> **Exercise passage**:
++++++++

Posting to RadCat
On 6/19/2014 5:58 AM, Ron Miller wrote:
When I was creating these types of products to sell to libraries, my solution was to allow the user to use the single search box that Google has conditioned them to think they know how to use, but to craft the algorithm to transparently weight our subjects and other metadata to appear at the top of the results set. Librarians are correct that users prefer a single search box, but I tried to set it up so that without realizing it they were returned results with subject level accuracy automatically. Of, course, that means that someone does have to pay the freight to hire subject experts to create and implement the vocabulary, though are some poseurs out there claims to get subject headings from software. Librarians can make the arguments about user preferences that you site, but they must realize that these efforts have nothing to do with what works best for users. It’s entirely about maximizing return to the corporations that are creating these products.
Yes. The world of interest to the users/searchers has always been greater than the world of the library catalog. Anybody who wanted to do at least half-way comprehensive searching has always had to go far beyond the catalog: to subject indexes, to journal articles and so on. To do so however, you always had to look in many more places than in the catalog and there is nothing new in this respect. What is new is that you can search it all with a single search box.

++++++++

> **Task requirements**:
(1) Quote the entries below, starting at their first line and ending with the line that contains "Question: Is black", with both of those lines included.
(2) Continue the posting on single-box searching in library catalogs from the point where it stops.

++++++++

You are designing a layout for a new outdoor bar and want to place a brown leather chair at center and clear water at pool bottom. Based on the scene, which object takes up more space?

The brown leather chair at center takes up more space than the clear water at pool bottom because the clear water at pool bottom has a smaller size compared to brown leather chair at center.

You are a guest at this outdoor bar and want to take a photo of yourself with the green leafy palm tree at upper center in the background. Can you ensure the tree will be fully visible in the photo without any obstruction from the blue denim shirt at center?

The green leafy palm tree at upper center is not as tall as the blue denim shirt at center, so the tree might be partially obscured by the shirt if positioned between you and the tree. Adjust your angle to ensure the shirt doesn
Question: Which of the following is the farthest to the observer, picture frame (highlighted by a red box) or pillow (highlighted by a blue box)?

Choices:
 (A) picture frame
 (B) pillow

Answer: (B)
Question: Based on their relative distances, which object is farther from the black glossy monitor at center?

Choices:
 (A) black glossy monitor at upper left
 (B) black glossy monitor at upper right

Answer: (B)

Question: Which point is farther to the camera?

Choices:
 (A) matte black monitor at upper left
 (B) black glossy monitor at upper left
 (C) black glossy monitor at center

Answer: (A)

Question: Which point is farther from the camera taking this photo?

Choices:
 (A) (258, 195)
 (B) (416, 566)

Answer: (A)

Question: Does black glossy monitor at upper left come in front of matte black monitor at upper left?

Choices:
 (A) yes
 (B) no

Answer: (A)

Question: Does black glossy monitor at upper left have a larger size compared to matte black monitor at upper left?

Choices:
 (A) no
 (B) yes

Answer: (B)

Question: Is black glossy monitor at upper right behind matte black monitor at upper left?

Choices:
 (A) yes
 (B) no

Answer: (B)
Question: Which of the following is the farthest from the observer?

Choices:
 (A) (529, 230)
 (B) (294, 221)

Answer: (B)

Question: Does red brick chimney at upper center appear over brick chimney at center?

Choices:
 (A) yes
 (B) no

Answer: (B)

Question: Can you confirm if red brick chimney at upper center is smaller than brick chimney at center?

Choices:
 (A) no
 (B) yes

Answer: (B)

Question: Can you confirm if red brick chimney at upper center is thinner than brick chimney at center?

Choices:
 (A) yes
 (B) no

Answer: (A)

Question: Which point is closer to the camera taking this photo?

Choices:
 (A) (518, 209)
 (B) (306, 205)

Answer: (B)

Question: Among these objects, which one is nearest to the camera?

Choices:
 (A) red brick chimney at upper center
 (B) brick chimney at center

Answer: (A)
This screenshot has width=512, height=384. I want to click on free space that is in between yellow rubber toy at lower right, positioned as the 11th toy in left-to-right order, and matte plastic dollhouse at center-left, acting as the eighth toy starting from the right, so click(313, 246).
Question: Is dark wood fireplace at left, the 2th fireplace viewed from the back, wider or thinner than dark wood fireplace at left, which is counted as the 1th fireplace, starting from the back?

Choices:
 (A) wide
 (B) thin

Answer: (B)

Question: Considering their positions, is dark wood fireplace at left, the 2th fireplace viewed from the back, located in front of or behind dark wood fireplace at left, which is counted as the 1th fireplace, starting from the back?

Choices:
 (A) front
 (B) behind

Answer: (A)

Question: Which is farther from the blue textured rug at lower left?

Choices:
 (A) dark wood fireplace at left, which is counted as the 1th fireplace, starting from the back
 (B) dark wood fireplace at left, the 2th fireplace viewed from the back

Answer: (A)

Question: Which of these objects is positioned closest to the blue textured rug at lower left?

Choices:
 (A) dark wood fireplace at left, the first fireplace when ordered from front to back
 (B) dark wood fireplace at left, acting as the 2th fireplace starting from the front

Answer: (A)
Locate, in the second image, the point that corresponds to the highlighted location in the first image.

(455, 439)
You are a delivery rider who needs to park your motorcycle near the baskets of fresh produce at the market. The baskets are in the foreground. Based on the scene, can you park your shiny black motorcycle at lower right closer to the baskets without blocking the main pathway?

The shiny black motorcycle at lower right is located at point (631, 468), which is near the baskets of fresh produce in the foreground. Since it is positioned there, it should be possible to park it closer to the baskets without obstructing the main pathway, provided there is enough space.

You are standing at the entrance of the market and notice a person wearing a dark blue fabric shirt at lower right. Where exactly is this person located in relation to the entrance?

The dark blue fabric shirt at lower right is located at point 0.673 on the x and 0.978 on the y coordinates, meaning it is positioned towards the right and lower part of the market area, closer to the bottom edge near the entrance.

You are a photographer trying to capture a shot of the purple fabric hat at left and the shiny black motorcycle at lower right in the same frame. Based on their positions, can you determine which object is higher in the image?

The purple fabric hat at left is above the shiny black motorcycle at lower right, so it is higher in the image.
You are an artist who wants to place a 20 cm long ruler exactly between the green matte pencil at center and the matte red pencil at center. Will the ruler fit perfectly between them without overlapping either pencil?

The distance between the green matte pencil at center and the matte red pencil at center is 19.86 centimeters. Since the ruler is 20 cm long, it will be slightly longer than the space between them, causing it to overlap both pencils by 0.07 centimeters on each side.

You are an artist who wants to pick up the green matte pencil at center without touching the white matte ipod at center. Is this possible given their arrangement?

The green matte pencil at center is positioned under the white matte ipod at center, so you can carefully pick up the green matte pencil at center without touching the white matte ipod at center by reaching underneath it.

++++++++

> **Answers to the problems**:
(1)
You are designing a layout for a new outdoor bar and want to place a brown leather chair at center and clear water at pool bottom. Based on the scene, which object takes up more space?

The brown leather chair at center takes up more space than the clear water at pool bottom because the clear water at pool bottom has a smaller size compared to brown leather chair at center.

You are a guest at this outdoor bar and want to take a photo of yourself with the green leafy palm tree at upper center in the background. Can you ensure the tree will be fully visible in the photo without any obstruction from the blue denim shirt at center?

The green leafy palm tree at upper center is not as tall as the blue denim shirt at center, so the tree might be partially obscured by the shirt if positioned between you and the tree. Adjust your angle to ensure the shirt doesn
Question: Which of the following is the farthest to the observer, picture frame (highlighted by a red box) or pillow (highlighted by a blue box)?

Choices:
 (A) picture frame
 (B) pillow

Answer: (B)
Question: Based on their relative distances, which object is farther from the black glossy monitor at center?

Choices:
 (A) black glossy monitor at upper left
 (B) black glossy monitor at upper right

Answer: (B)

Question: Which point is farther to the camera?

Choices:
 (A) matte black monitor at upper left
 (B) black glossy monitor at upper left
 (C) black glossy monitor at center

Answer: (A)

Question: Which point is farther from the camera taking this photo?

Choices:
 (A) (258, 195)
 (B) (416, 566)

Answer: (A)

Question: Does black glossy monitor at upper left come in front of matte black monitor at upper left?

Choices:
 (A) yes
 (B) no

Answer: (A)

Question: Does black glossy monitor at upper left have a larger size compared to matte black monitor at upper left?

Choices:
 (A) no
 (B) yes

Answer: (B)

Question: Is black glossy monitor at upper right behind matte black monitor at upper left?

(2)
I like analogies, so I try to compare the situation to someone who works in a multi-story office building and is told to find the information in the company on a specific person. To do that, you would have to go onto each floor and into each office to search everybody’s file cabinets. Also, the way the files are arranged in each cabinet may be completely different from one to another. One cabinet may arrange employees by surname and forename, another may arrange by date of employment, another by department, another by employee number, another in some totally different way. In any case, it would be a lot of work to go from office to office to search through all of the hundreds of filing cabinets.
To make things easier for you, you could get the workmen to move all of the filing cabinets into a single room. While that would help you in a physical sense in that you would only have to go to one room and not all over the building, it would not help so much in any other way because you will still have to search each filing cabinet separately, knowing each one’s peculiarities. If you really wanted to make it “one search” for all information for employees, you would have to merge all of the files into a single sequence. That would be the real work–not just moving all of the cabinets into one room!
The single search box replicates this. It brings everything together in one “virtual room” but it stops there. One database may use “United States. Congress” while another may use “U.S. Congress” or “Congress (USA)” or there are a multitude of possibilities that we can only guess at. How do you find all of those?
The IT folks put their faith in their algorithms, which are truly impressive. We should not minimize any of that. But allowing this kind of specific access has clearly been beyond them. Linked data is a step toward a solution, but not a complete solution in itself because in the final analysis, somebody somewhere needs to add the links, and link everything together, in other words, doing the real work.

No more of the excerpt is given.